→ TASK OBJECTIVE:
Write out every row below word for word, without the pictures.
========================================
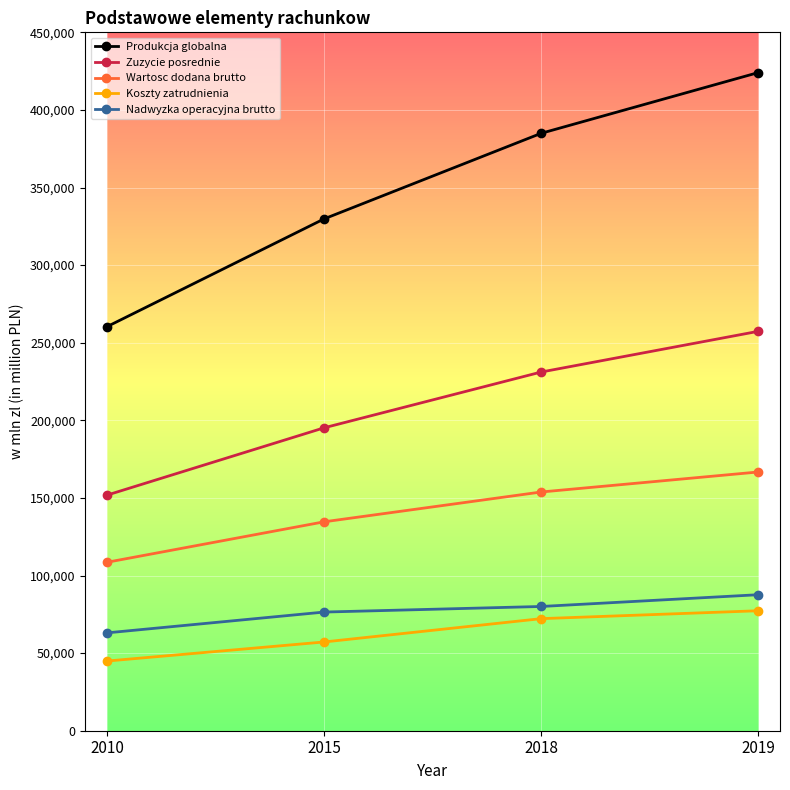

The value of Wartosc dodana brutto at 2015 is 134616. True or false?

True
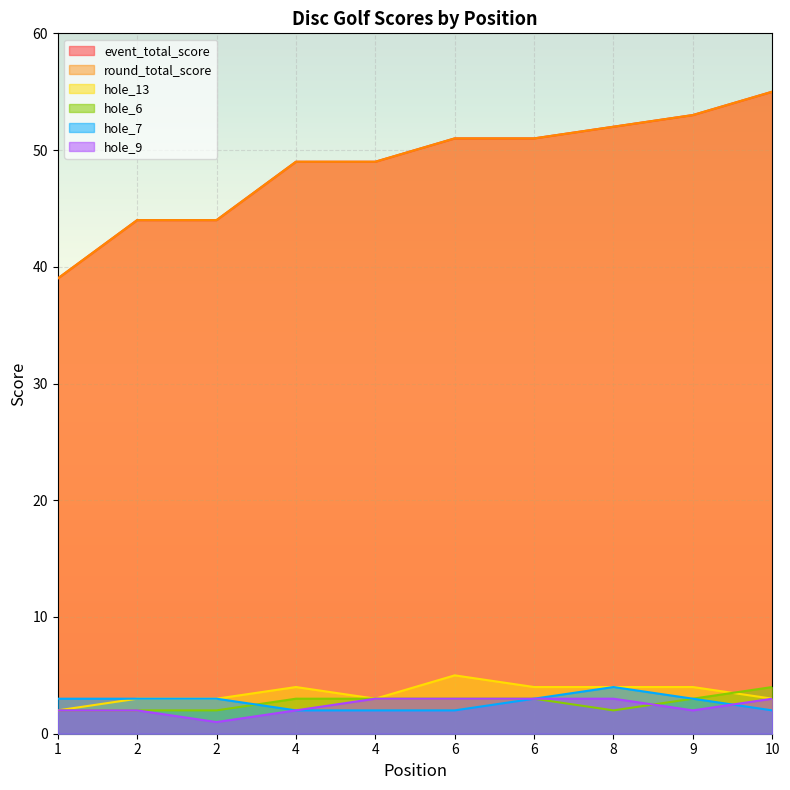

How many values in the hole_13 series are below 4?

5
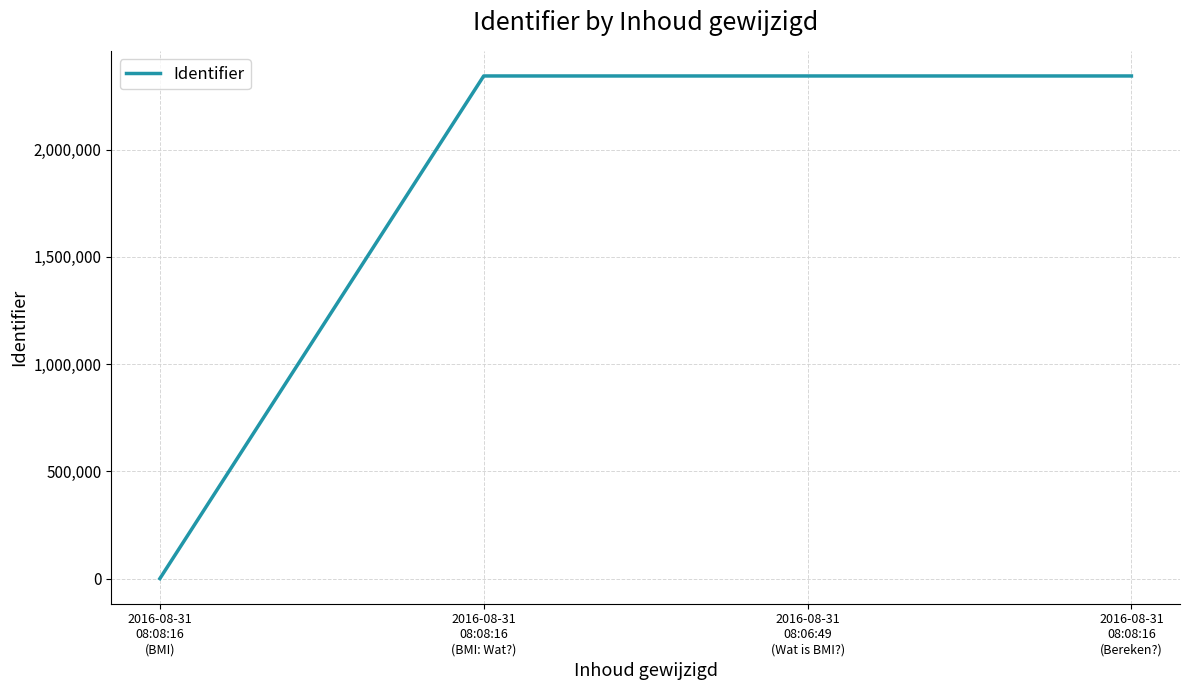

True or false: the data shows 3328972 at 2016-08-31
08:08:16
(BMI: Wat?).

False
========================================
→ SOLUTION FOR THIS EXERCISE:
The value of Wartosc dodana brutto at 2015 is 134616. True or false?

True

How many values in the hole_13 series are below 4?

5

True or false: the data shows 3328972 at 2016-08-31
08:08:16
(BMI: Wat?).

False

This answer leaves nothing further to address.